I am studying miscue analysis right now, and besides your apparent ability to take quotes out of context and display them, I fail to see how you have made an argument against this technique. Nice cutting and pasting though--you rival my 8th graders!

Benjamin

Theresa, it's hard to argue that whole paragraphs are quotes out of context. They speak for themselves pretty well. The word-guessing style of miscue (and it always comes down to word guessing rather than actual reading) can't touch teaching the kids the basic phonics that the written word is built upon.

Liz Ditz

Teresa, you missed the point. Miscue analysis is fatally flawed. Expert readers look at every letter and word, and rely little on context.

However, feel free to write a defense of miscue analysis and post it here. Tell me where the experts cited above are wrong. Provide citations.

Liz Ditz

The email address Teresa provided was invalid. Maybe she'll check back here and respond.

Kid Omega

Goodman himself suggested that when a reader’s miscues are analysed, the most important single indication of the reader’s proficiency is the semantic acceptability. The reader’s preoccupation with meaning will show up in miscues and not in other similar reading tests. In this way miscue analysis absolutely reliant on context so I cant say I agree with your point Liz.
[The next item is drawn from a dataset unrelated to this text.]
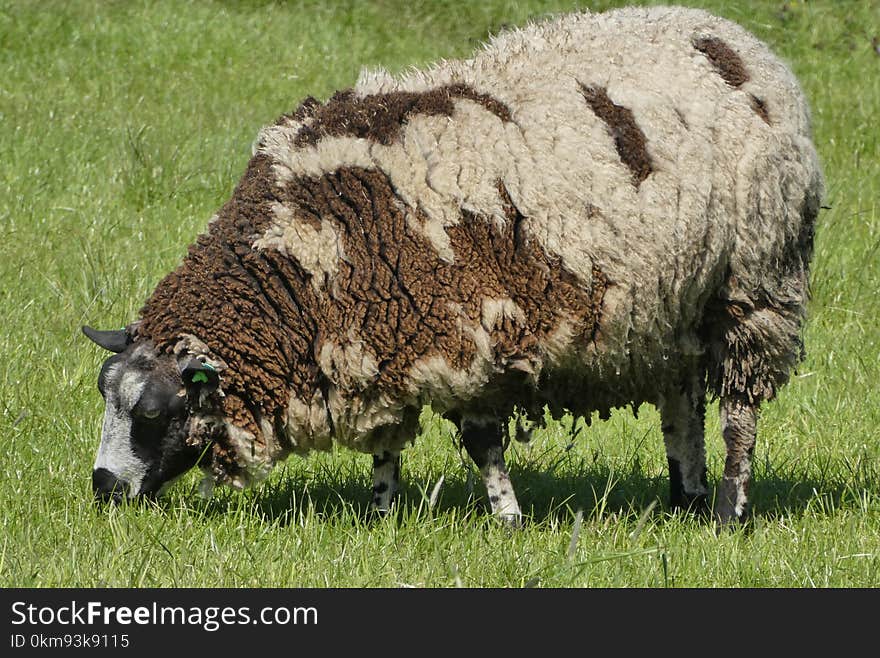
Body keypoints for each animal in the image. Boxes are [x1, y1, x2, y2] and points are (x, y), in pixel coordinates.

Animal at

There is no doubt that phonics teaching is invaluble in school (without it we could not decode words) but the whole point of reading a text is comprehension. Decoding words vocally without any understanding is not reading.

Oh and I havent given my email address out as i dont want to recieve any emails.

:D

Michelle Breum

Thank you for sharing this information. I began researching this topic after viewing videos with experts discussing reading research on Reading Rockets' website. I know many teachers who hold on to the three cuing systems. Good readers use visual clues and phonics to read a word initially. The other cuing systems help with comprehension and determining if a word attempt makes sense after attempting to read a word with letters and sounds.
My children's school continues with balanced literacy, sight words, and the three cuing systems. I taught in the same school district and was trained in Reading Recovery.
Important research has been done! It has been around for more than ten years! I'm thrilled to find out NEW information and change my way of teaching to create successful readers. Yes, I learned all the other stuff, it seemed to make sense, but it has been proven not be the way to teach!
When children first start to read using phonics it may sound choppy at first. A sentence may need to be reread if a child takes some time sounding out a word to get back into comprehending his or her reading. It's like riding a bike or learning a musical instrument. It takes time. Patience and rereading familar text will produce fluent readers.
I hope more people who hold onto balanced literacy will dive into the research and find ways to teach that are proven to work.

Vicky B

Reading is an active, meaning-making process, so to focus exclusively on phonics at the expense of all the other experiences children bring to a text AND take from it is to remove their enjoyment of reading. Studies show that while the UK's children remain near the top of the ladder in terms of reading ability (despite the English language's complex orthography), pleasure in reading has declined significantly since the introduction of reading schemes. As more advanced readers we sample text, looking to graphohonic cues for confirmation of what our semantic and synatactic cues have already told us. The more important debate here is: what sort of readers do we want to create? Those that can simply lift words off the page, or real readers whose lives are transformed by reading?

Looking for evidence

I never understood the argument that phonics or single word decoding reduces reading enjoyment. You can't enjoy the book, if you can't read the words on the page. It's a step by step process. Systematic approaches do not exclude meaning or comprehension from instruction, they just break down the process and start with the first step. I wish Universities would stop teaching "theory" and teach what works based on data and evidence so this argument could be put to rest once and for all.